• Excerpt
········
Deerest Friends’ debut effort ‘Lamb Leaves Pasture’ tells all—to a degree

The Chicago-based super group's latest project encompasses each member's signature power pop, indie rock, and indie folk sounds while retaining a distinctive lo-fi sound.
Dalia Abdelwahab
Dalia Abdelwahab
Dalia Abdelwahab is a music, entertainment, and culture journalist based in the NYC Metropolitan Area. Her reporting spawns, and focuses on, identifying the intersections between how entertainment is produced and perceived in all its forms and the state of our society and culture at every given moment. Aside from her music, entertainment, and culture journalism, she also covers national news and foreign affairs.

Five-piece indie rock project Deerest Friends is a relative newcomer within Chicago’s convoluted alternative music scene and its dream pop, lo-fi, and rock subcultures, although the members aren’t necessarily. The members in question include Francis Brazas, Charlie Johnston, Will Huffman, Nathan McMurray, Desi Kaercher, and Xochimilco Cortez—all of whom have links to Trash Tape Records and are parts of more established bands, including Post Office Winter and Dwaal Troupe. Yet, this supergroup does not seem to want to steer too far from the kind of music mostly associated with and inspired by the aforementioned sounds under the umbrella of that community.
········
• Data excerpts
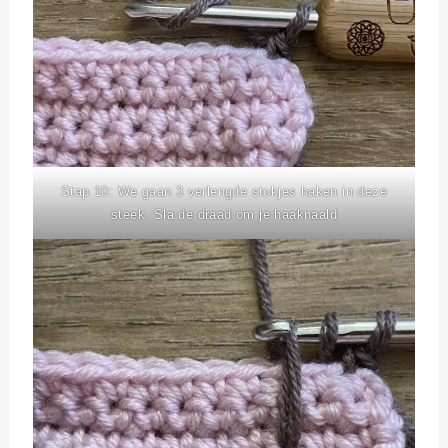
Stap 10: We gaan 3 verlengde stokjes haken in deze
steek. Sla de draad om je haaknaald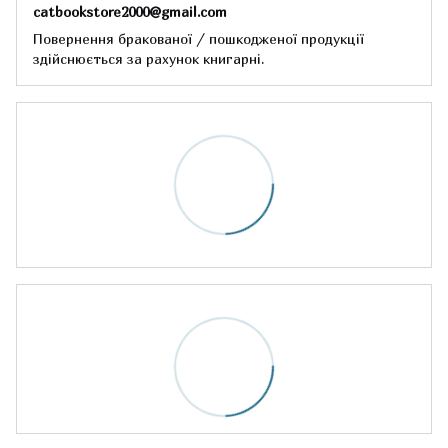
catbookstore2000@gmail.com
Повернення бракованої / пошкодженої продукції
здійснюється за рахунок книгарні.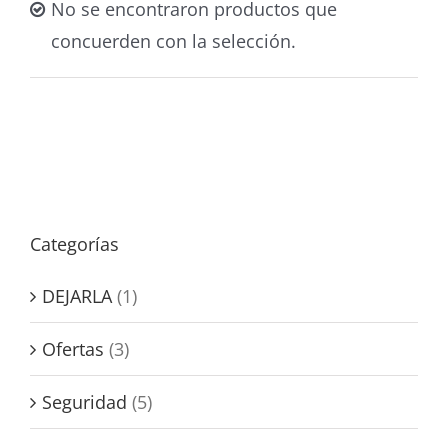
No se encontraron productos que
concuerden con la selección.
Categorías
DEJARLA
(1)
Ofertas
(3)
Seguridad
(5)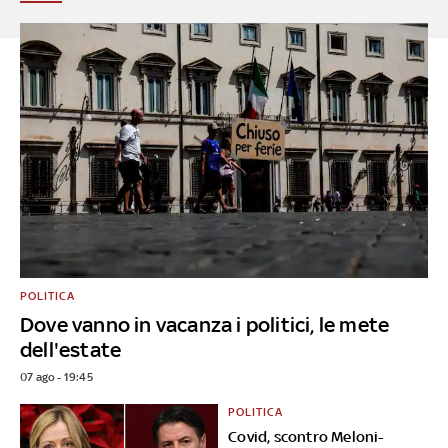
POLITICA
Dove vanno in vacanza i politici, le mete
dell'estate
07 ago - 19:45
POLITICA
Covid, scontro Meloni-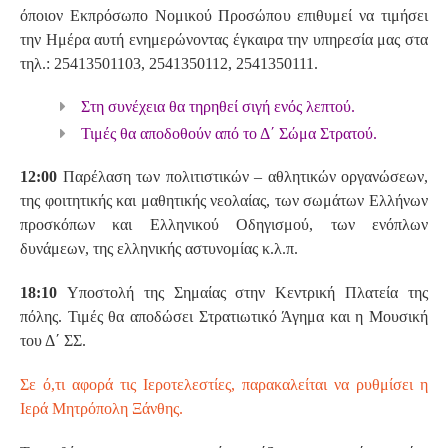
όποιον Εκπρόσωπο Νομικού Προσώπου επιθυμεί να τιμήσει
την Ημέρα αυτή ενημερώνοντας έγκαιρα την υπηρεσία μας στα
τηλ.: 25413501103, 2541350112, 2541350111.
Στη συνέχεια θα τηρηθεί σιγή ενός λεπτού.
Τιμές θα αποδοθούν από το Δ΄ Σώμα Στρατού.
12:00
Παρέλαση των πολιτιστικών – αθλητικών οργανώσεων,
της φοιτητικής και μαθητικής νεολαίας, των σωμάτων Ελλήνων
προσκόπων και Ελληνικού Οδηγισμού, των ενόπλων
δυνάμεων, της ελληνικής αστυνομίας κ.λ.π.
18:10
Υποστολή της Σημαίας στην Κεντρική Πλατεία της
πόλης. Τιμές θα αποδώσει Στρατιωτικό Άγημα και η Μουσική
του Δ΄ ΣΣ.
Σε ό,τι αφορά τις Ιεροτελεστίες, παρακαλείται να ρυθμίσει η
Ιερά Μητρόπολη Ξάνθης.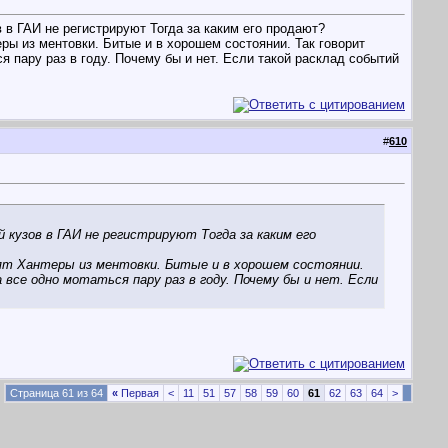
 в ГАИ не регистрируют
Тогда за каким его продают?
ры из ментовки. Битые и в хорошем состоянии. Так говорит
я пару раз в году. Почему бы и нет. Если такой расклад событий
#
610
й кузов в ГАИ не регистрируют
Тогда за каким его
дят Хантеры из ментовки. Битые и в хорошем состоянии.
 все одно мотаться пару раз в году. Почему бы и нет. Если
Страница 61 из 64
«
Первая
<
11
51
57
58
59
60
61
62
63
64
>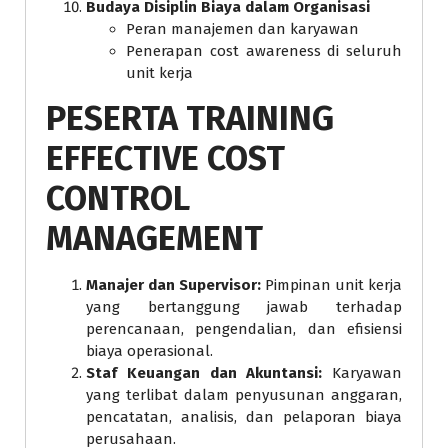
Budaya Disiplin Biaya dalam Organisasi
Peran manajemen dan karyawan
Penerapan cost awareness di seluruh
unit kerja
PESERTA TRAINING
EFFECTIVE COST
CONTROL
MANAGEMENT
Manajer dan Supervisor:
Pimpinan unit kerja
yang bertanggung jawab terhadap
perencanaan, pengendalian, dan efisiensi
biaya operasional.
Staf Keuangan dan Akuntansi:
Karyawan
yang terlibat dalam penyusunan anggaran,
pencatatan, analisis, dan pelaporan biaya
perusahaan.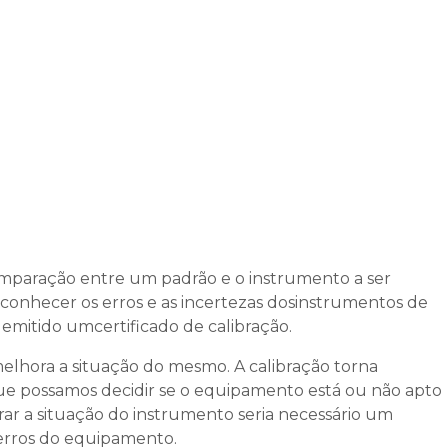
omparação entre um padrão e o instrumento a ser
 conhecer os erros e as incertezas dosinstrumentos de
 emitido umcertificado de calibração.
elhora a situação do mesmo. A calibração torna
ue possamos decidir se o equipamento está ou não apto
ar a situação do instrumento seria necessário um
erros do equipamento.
········
• Exercise brief
Please copy the Deerest Friends review from "The Chicago-based super" up to and including "and foreign affairs.", word for word.

• Answer to this exercise
The Chicago-based super group's latest project encompasses each member's signature power pop, indie rock, and indie folk sounds while retaining a distinctive lo-fi sound.
Dalia Abdelwahab
Dalia Abdelwahab
Dalia Abdelwahab is a music, entertainment, and culture journalist based in the NYC Metropolitan Area. Her reporting spawns, and focuses on, identifying the intersections between how entertainment is produced and perceived in all its forms and the state of our society and culture at every given moment. Aside from her music, entertainment, and culture journalism, she also covers national news and foreign affairs.